I’m also wondering if I still need to get a part-time job to get us by until Medicare sales becomes profitable.

UPDATE Jan 21, 2018

After floundering for over a month, I finally hooked up with a broker who has an office here in Albuquerque — American Senior Benefits. They found me through LinkedIn somehow. Susan and I met with Zach Mikelson on Dec 22nd and they seemed to offer everything I had been looking for — mentoring, free leads, a focus on Medicare, and they even let use their office to make calls or meet with clients. I was excited.

I’ve primarily worked with Carmine Lombano who is the regional manager. The office has only been open for a few months so there are growing pains. They gave me a little bit of training and then put me on the phones. The first day, I was able to set up 8 appointments, although no one was home at either of my first 2 appoints which were the following day. It’s gotten better, and I may have my first sale – Janet Robinson wants a Medicare Supplement.

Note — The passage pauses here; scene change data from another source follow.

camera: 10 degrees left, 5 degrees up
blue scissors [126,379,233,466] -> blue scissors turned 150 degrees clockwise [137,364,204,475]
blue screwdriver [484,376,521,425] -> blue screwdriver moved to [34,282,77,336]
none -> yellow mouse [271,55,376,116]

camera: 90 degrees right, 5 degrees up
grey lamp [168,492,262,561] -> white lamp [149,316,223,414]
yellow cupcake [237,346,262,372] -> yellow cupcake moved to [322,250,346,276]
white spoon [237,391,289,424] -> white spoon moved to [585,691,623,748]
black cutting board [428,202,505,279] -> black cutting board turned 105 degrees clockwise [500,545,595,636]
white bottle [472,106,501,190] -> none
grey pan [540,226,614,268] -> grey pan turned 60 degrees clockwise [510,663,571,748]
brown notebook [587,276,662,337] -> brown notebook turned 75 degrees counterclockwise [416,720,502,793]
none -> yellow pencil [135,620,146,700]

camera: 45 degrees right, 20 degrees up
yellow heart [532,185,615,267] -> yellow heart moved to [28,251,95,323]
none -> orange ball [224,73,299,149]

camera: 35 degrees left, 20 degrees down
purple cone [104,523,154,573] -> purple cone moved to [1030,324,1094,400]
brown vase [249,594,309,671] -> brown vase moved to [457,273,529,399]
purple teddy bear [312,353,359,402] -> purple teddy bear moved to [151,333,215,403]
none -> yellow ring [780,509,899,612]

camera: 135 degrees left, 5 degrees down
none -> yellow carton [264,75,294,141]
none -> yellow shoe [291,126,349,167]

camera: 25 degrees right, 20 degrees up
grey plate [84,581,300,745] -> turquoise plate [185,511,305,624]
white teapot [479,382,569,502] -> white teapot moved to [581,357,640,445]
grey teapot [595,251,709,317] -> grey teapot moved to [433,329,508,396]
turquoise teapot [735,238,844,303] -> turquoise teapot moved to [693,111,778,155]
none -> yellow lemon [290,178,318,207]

I’m hoping to start getting my own leads, using Facebook ads, so I don’t have to rely on them, although it’s hard to beat free leads. I also need to know a lot more about our products. They lead with Medicare, but offer all sorts of other products, including life insurance, and insurance for long-term care, final expense, dental/vision/hearing, hospital indemnity. It’s a bit overwhelming. I’m trying to work my into a system, but I need to know the products a lot better. The represent over 150 carriers so it’s a daunting task.

I confess that I’m less interested in the whole thing now than I was back in October. Financially, we’d be better off at the moment if I hadn’t gotten into it. I don’t really want to be driving all over for meager returns. One possibility is that I can learn how to create leads cheaply enough that I can sell them to other agents at a profit. That could be an ideal business.

And I haven’t forgotten about LocalStakes/Yalzi. I rewrote the business plan (adding a multi-vendor store to the sweepstakes idea) and currently looking for a developer to help me build the website.